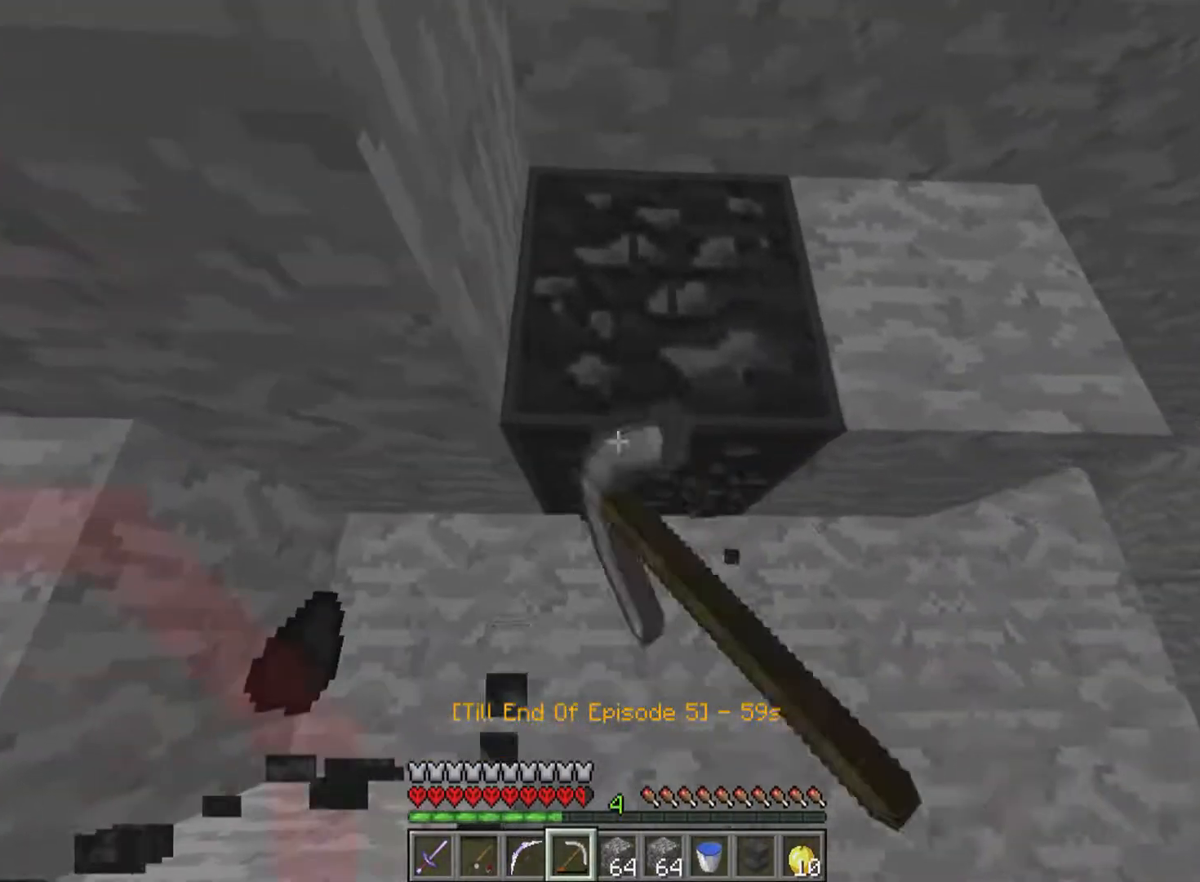
{"keys": [], "mouse": ["left"], "events": []}
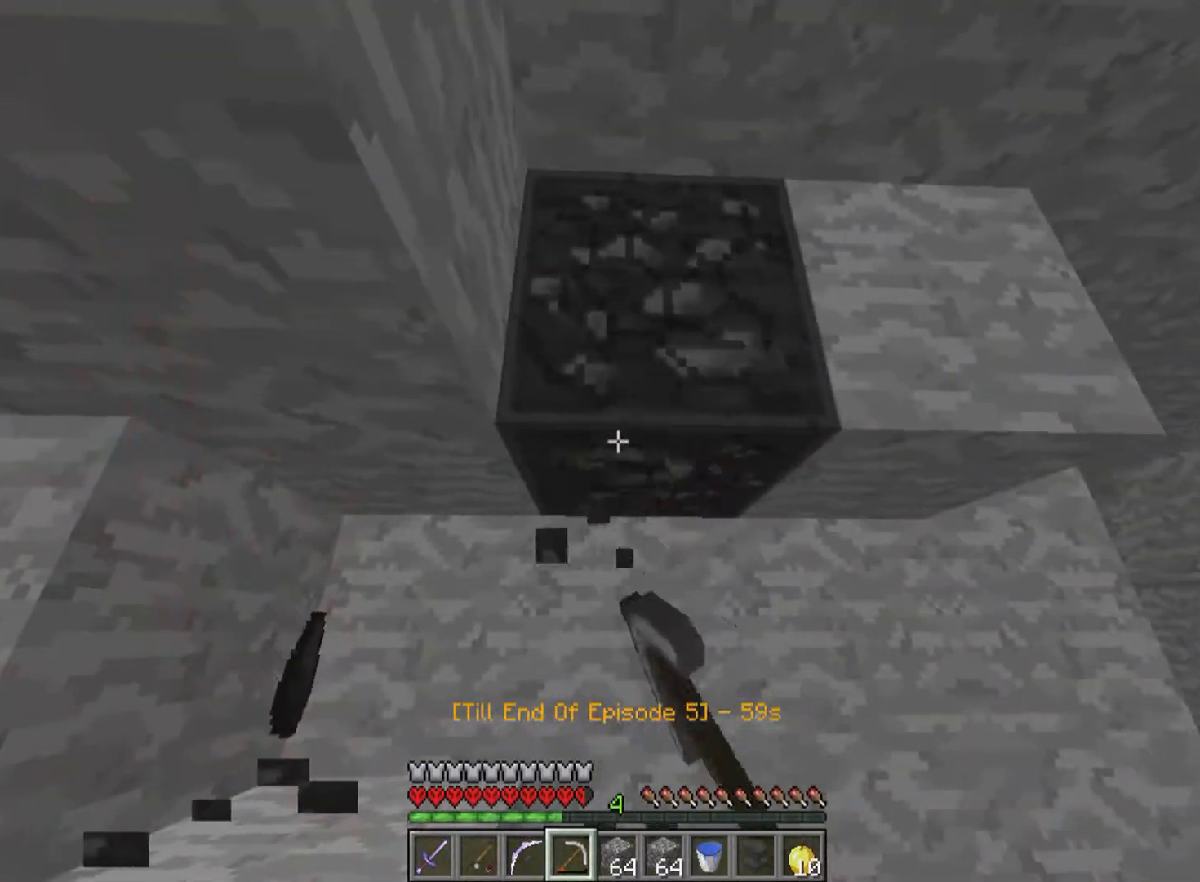
{"keys": ["d", "w"], "mouse": ["left"], "events": [[67, "d", "down"], [267, "w", "down"]]}
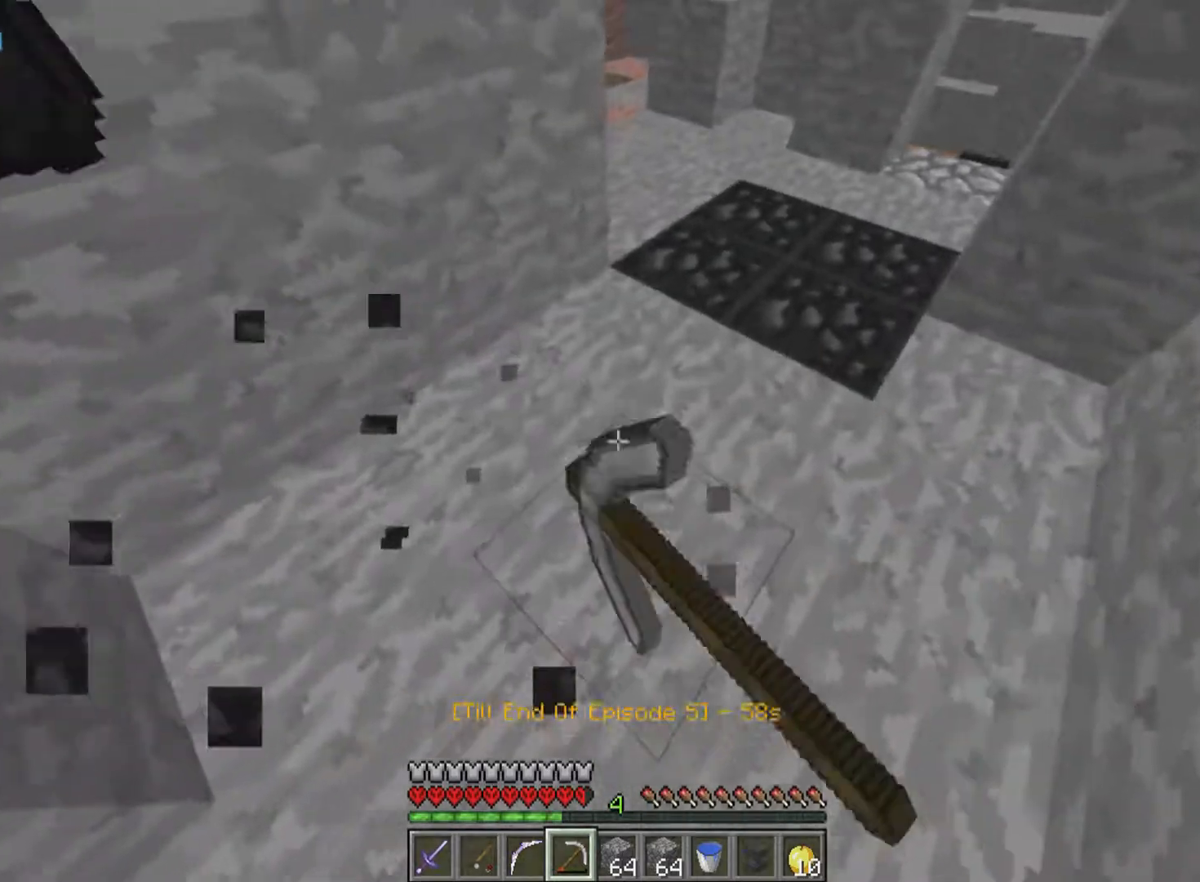
{"keys": ["w"], "mouse": ["left"], "events": [[467, "d", "up"]]}
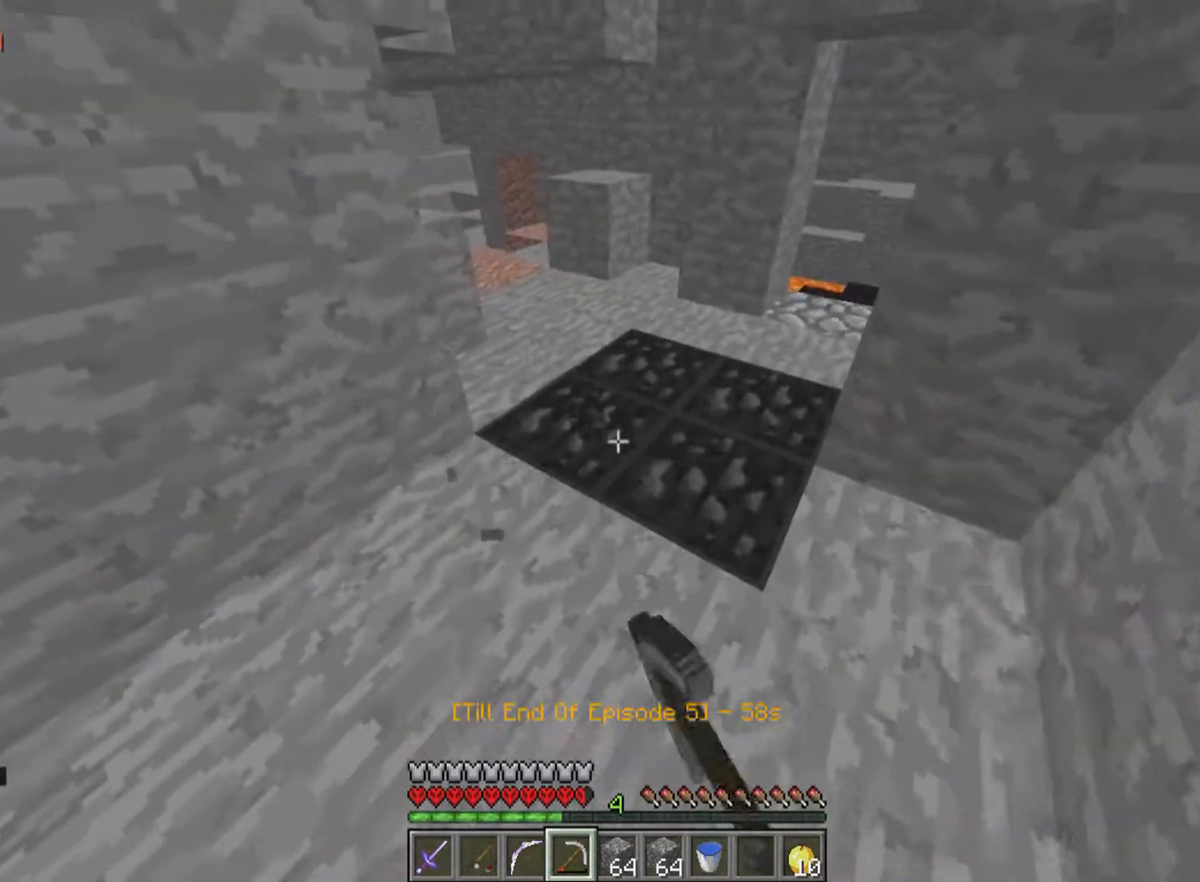
{"keys": ["w"], "mouse": ["left"], "events": [[67, "w", "up"], [367, "w", "down"]]}
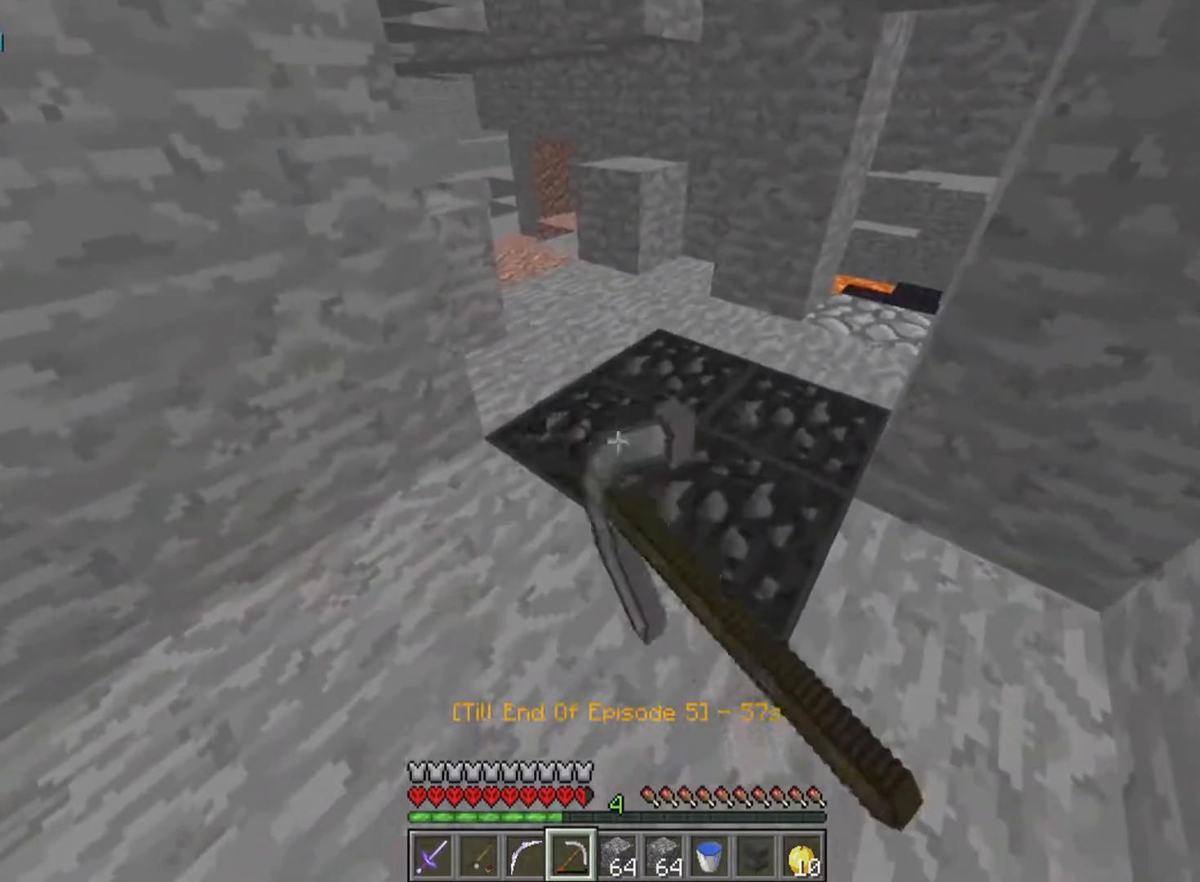
{"keys": [], "mouse": ["left"], "events": [[67, "d", "down"], [317, "d", "up"], [317, "w", "up"]]}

══════════

_AIM OF THE EXERCISE_: In the listing above, find every line with the word "down" and copy it.

_TASK SOLUTION_:
{"keys": ["d", "w"], "mouse": ["left"], "events": [[67, "d", "down"], [267, "w", "down"]]}
{"keys": ["w"], "mouse": ["left"], "events": [[67, "w", "up"], [367, "w", "down"]]}
{"keys": [], "mouse": ["left"], "events": [[67, "d", "down"], [317, "d", "up"], [317, "w", "up"]]}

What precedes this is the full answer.